Tokoh Perawat Muslim Pertama

Rufaidah Al-Asalmiya atau Siti Rufaidah adalah perawat muslim pertama didunia, ia
sudah ada jauh sebelum Pioneer of Modern Nurse lahir kedunia. Di Indonesia, nama
Rufaidah sendiri masih terasa asing dibandingkan dengan tokoh-tokoh keperawatan dunia
yang berasal dari golongan barat. Namun dikalangan Negara arab dan timur tengah, nama
Florence Nightingale tidak lebih terkenal dari Rufaidah Binti Saad / Rufaidah Al-Asalmiya.
Rufaidah Al-Asalmiya memiliki nama lengkap Rufaidah Binti Saad Al-Bani Aslam
Al-Khazraj. Ia lahir di Yatrhrib, Madinah pada tahun 570 M dan wafat pada tahun 632 M.
Rufaidah hidup pada masa Rasulullah SAW pada abad pertama Hijriah atau abad ke-8
Masehi. Ia termasuk golongan kaum Anshor (Golongan pertama yang menganut agama Islam
di Madinah).
Ayah Rufaidah adalah seorang dokter, Rufaidah mempelajari ilmu keperawatan saat ia
bekerja membantu ayahnya. Saat kota madinah berkembang, ia mengabdikan diri merawat
kaum muslimin yang sakit. Saat tidak terjadi peperangan, Rufaidah membangun tenda diluar
Masjid Nabawi untuk merawat kaum muslimin yang sakit. Pada saat perang Badar, Uhud,
Khandaq, dan perang Khaibar Rufaidah menjadi sukarelawan dan merawat korban yang
terluka akibat perang. Ia mendirikan rumah sakit lapangan, sehingga Rasulullah SAW
memerintahkan korban yang terluka dirawat oleh Rufaidah.

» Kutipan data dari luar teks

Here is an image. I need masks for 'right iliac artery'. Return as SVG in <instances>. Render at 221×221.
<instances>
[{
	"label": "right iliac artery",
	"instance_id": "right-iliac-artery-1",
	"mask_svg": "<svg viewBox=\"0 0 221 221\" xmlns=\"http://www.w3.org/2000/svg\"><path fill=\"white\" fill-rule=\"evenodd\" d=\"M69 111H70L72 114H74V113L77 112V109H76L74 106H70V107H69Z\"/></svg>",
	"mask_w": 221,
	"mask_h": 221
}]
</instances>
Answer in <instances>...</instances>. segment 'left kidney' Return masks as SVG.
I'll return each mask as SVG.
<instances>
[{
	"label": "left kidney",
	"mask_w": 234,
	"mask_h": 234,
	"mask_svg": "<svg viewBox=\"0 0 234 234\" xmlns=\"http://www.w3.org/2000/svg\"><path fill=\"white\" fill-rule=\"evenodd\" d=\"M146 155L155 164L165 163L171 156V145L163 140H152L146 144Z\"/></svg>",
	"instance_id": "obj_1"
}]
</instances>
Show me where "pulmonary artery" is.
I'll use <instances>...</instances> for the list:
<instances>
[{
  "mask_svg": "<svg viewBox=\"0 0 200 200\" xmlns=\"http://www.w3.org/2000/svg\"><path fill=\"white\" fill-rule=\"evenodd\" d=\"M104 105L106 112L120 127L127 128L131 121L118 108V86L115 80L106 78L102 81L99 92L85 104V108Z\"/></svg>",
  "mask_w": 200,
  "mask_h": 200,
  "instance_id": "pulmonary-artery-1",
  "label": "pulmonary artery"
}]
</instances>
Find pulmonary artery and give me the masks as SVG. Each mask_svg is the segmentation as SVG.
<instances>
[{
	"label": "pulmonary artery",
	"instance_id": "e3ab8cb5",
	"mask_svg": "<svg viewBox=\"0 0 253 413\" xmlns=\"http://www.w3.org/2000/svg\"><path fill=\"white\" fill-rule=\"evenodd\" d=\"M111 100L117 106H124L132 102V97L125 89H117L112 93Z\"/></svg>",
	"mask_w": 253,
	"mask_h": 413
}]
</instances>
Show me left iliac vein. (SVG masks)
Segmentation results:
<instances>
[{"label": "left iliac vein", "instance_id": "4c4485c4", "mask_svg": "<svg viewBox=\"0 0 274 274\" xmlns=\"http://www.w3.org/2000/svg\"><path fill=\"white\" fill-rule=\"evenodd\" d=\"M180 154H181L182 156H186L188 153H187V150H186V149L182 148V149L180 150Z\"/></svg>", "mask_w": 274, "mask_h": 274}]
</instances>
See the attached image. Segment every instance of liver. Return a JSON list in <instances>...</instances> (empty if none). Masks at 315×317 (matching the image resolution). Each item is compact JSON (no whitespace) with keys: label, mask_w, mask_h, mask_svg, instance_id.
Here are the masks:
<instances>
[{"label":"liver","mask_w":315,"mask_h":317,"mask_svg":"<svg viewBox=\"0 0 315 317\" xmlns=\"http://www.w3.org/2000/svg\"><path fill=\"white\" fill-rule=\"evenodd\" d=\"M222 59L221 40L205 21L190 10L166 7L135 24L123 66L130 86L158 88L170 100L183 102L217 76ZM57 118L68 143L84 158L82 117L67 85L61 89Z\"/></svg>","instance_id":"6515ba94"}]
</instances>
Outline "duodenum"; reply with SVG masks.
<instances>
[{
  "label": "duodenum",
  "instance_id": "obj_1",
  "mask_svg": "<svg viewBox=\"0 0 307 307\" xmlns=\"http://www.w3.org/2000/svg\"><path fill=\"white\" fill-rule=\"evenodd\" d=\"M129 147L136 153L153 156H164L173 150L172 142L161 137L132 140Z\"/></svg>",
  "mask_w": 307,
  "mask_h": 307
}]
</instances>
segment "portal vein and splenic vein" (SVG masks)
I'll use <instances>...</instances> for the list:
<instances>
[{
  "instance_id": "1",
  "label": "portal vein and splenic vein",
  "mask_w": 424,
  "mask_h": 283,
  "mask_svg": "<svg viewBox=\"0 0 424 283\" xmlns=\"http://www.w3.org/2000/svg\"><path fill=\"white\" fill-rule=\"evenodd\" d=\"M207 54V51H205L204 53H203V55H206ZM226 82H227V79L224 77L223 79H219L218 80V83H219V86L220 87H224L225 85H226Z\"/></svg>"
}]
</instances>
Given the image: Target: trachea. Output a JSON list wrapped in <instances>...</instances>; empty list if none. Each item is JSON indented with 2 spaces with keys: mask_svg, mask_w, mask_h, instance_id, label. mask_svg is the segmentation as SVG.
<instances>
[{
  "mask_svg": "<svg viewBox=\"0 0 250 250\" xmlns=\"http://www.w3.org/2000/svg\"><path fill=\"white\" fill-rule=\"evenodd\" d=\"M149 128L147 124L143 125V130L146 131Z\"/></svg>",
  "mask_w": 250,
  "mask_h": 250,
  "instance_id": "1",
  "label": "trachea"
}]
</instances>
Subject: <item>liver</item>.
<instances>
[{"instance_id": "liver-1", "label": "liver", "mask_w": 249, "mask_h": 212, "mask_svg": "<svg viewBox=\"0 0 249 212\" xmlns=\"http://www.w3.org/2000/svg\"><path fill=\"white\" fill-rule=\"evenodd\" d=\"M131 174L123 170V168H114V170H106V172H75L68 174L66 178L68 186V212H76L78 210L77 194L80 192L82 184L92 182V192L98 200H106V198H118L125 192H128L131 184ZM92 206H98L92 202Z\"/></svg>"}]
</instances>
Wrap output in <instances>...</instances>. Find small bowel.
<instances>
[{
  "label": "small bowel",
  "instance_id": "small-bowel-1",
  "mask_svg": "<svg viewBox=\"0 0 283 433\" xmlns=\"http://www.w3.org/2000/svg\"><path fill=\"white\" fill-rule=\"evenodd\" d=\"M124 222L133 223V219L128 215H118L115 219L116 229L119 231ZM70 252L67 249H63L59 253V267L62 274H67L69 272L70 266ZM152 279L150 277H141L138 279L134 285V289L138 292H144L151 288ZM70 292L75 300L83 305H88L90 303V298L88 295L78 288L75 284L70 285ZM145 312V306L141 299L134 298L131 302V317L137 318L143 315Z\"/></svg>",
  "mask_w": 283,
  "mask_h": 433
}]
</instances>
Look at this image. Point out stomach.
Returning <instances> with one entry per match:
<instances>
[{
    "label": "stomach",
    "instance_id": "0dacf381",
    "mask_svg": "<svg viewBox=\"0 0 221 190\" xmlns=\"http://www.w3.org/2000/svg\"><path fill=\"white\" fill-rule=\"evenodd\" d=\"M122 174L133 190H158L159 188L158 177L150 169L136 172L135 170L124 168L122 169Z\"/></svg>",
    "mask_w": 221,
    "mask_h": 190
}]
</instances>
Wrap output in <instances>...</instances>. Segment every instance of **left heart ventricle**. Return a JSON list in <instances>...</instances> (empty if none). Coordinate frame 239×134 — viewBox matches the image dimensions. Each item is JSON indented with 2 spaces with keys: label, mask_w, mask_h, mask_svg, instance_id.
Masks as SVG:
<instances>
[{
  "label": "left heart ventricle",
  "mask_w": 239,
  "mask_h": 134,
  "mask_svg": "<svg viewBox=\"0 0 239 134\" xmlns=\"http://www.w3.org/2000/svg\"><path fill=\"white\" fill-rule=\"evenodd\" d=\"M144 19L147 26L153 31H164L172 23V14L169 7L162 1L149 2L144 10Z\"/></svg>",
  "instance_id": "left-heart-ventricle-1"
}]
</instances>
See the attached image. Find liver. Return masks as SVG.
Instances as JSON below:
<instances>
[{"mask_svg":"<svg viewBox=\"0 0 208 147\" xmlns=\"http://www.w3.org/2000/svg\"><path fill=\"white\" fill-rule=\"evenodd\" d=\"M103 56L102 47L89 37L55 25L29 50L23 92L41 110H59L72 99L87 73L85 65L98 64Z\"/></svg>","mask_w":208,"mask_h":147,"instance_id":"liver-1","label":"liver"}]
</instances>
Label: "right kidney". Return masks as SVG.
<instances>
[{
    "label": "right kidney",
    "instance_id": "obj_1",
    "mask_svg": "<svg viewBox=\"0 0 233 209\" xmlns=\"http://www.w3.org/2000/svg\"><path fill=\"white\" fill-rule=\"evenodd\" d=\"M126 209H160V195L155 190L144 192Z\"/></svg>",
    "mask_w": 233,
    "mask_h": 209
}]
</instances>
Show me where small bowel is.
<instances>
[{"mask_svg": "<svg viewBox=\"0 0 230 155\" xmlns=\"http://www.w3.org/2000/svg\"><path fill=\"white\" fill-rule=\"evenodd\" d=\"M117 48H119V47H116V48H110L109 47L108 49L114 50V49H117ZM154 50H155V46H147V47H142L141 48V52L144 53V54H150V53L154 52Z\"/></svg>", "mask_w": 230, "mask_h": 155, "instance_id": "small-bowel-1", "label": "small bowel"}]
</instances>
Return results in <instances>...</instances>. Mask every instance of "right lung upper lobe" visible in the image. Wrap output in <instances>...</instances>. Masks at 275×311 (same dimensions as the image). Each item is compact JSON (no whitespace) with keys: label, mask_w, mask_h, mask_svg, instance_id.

Rufaidah Al-Asalmiya melatih beberapa kelompok wanita untuk menjadi perawat,
dan dalam perang Khaibar mereka meminta izin kepada Rasulullah SAW untuk ikut di garis
belakang pertempuran untuk merawat para mujahid yang terluka. Tugas ini digambarkan
mulia oleh Rufaidah, dan merupakan pengakuan awal untuk pekerjaannya dibidang
keperawatan dan medis. Selain berkontribusi dalam merawat mereka yang terluka saat
peperangan, Rufaidah Al-Asalmiya juga terlibat dalam aktifitas sosial dikomunitasnya. Dia
memberi perhatian kepada setiap muslim, orang miskin, anak yatim, atau penderita cacat
mental. Dia merawat anak yatim dan memberi bekal pendidikan. Rufaidah digambarkan
memiliki kepribadian yang luhur dan empati sehingga memberikan pelayanan keperawatan
kepada pasiennya dengan baik dan teliti. Ia digambarkan sebagai pemimpin dan pencetus
sekolah keperawatan pertama didunia islam meskipun lokasinya tidak dapat dilaporkan. Ia
juga merupakan penyokong advokasi pencegahan penyakit atau yang lebih dikenal dengan
Preventive Care serta menyebarkan pentingnya penyuluhan kesehatan (Health Education).
Rufaidah adalah seorang pemimpin, organisatoris, mampu memobilisasi dan
memotivasi orang lain. Ia digambarkan memiliki pengalaman klinik yang dapat diajarkan
kepada perawat lain yang dilatih dan bekerja dengannya. Dia tidak hanya melaksanakan
peran perawat dalam hal klinikal saja, ia juga melaksanakan peran komunitas dan
memecahkan masalah sosial yang dapat mengakibatkan timbulnya berbagai macam penyakit.
Sehingga Rufaidah sering juga disebut sebagai Public Health Nurse dan Social Worker yang
menjadi inspirasi bagi perawat di dunia islam.